Dataset entries:

-*-

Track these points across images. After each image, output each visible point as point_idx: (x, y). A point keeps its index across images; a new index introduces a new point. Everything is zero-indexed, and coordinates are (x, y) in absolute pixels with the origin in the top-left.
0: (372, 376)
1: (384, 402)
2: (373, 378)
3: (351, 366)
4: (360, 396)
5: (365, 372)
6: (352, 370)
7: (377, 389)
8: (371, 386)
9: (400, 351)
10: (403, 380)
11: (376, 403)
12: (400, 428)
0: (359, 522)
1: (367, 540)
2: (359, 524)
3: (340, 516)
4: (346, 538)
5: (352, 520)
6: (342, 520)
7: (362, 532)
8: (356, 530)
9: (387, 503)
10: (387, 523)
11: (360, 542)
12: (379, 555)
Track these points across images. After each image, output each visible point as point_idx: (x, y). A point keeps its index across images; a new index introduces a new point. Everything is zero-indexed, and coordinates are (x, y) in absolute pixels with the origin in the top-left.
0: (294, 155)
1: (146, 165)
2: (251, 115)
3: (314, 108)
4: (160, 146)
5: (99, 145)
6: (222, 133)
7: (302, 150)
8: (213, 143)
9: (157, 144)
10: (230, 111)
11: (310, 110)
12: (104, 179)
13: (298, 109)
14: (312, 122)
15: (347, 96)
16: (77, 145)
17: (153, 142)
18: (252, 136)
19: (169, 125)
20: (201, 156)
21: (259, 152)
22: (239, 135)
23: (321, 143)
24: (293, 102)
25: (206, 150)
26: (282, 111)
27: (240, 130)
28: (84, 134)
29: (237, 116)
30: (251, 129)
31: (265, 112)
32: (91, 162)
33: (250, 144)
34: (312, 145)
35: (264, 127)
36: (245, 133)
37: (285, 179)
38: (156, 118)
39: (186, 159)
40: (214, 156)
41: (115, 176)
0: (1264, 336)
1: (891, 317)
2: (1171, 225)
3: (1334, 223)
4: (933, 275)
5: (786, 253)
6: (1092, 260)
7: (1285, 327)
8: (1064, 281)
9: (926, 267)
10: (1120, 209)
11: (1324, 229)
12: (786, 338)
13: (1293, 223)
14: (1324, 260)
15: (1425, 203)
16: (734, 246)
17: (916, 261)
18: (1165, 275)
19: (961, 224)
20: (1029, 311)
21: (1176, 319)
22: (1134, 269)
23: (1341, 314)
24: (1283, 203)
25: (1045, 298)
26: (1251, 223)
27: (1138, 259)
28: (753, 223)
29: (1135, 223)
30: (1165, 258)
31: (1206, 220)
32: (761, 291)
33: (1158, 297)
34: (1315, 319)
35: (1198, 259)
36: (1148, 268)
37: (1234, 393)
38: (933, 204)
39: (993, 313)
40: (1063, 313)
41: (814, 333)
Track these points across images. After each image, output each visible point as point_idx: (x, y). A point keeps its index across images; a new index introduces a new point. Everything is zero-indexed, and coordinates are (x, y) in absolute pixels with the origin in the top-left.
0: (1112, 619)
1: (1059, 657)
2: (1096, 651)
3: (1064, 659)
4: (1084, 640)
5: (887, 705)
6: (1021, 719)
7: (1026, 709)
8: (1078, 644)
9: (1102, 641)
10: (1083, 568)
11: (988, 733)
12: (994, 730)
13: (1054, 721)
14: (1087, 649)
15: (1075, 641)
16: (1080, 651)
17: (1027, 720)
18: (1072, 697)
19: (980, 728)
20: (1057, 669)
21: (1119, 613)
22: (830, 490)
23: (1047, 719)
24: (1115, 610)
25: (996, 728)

-*-

Format the entries, from the first line through the line containing "12: (379, 555)", as a Markdown table with the columns No. and Line. Number each row and leave out blank lines.

• Reply to the task:
| No. | Line |
|---|---|
| 1 | Track these points across images. After each image, output each visible point as point_idx: (x, y). A point keeps its index across images; a new index introduces a new point. Everything is zero-indexed, and coordinates are (x, y) in absolute pixels with the origin in the top-left. |
| 2 | 0: (372, 376) |
| 3 | 1: (384, 402) |
| 4 | 2: (373, 378) |
| 5 | 3: (351, 366) |
| 6 | 4: (360, 396) |
| 7 | 5: (365, 372) |
| 8 | 6: (352, 370) |
| 9 | 7: (377, 389) |
| 10 | 8: (371, 386) |
| 11 | 9: (400, 351) |
| 12 | 10: (403, 380) |
| 13 | 11: (376, 403) |
| 14 | 12: (400, 428) |
| 15 | 0: (359, 522) |
| 16 | 1: (367, 540) |
| 17 | 2: (359, 524) |
| 18 | 3: (340, 516) |
| 19 | 4: (346, 538) |
| 20 | 5: (352, 520) |
| 21 | 6: (342, 520) |
| 22 | 7: (362, 532) |
| 23 | 8: (356, 530) |
| 24 | 9: (387, 503) |
| 25 | 10: (387, 523) |
| 26 | 11: (360, 542) |
| 27 | 12: (379, 555) |